How do you control the size of the output file?

user447359 picture user447359 · Aug 28, 2016 · Viewed 32.4k times · Source

In spark, what is the best way to control file size of the output file. For example, in log4j, we can specify max file size, after which the file rotates.

I am looking for similar solution for parquet file. Is there a max file size option available when writing a file?
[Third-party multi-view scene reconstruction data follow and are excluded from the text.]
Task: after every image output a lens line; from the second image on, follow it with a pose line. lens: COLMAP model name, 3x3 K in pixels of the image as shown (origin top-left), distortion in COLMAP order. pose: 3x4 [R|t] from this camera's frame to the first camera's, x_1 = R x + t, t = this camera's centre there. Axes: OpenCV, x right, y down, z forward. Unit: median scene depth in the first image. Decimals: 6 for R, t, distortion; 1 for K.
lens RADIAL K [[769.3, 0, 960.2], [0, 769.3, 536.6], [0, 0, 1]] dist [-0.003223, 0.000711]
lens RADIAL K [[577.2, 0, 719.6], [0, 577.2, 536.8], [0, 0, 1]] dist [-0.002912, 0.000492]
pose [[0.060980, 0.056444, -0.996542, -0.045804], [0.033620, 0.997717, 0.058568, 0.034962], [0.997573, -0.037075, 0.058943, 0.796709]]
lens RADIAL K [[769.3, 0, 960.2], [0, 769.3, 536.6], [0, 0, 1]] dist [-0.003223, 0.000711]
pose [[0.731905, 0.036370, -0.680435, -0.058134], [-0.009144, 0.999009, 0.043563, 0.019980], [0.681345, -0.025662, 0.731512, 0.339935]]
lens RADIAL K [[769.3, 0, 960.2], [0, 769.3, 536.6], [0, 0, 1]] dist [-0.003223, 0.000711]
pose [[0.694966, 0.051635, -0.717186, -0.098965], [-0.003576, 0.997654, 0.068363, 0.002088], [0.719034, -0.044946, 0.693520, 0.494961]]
I have few workarounds, but none is good. If I want to limit files to 64mb, then One option is to repartition the data and write to temp location. And then merge the files together using the file size in the temp location. But getting the correct file size is difficult.

Answer

soulmachine picture soulmachine · Sep 2, 2016

It's impossible for Spark to control the size of Parquet files, because the DataFrame in memory needs to be encoded and compressed before writing to disks. Before this process finishes, there is no way to estimate the actual file size on disk.

So my solution is:

  • Write the DataFrame to HDFS, df.write.parquet(path)
  • Get the directory size and calculate the number of files

    val fs = FileSystem.get(sc.hadoopConfiguration)
    val dirSize = fs.getContentSummary(path).getLength
    val fileNum = dirSize/(512 * 1024 * 1024)  // let's say 512 MB per file
    
  • Read the directory and re-write to HDFS

    val df = sqlContext.read.parquet(path)
    df.coalesce(fileNum).write.parquet(another_path)
    

    Do NOT reuse the original df, otherwise it will trigger your job two times.

  • Delete the old directory and rename the new directory back

    fs.delete(new Path(path), true)
    fs.rename(new Path(newPath), new Path(path))
    

This solution has a drawback that it needs to write the data two times, which doubles disk IO, but for now this is the only solution.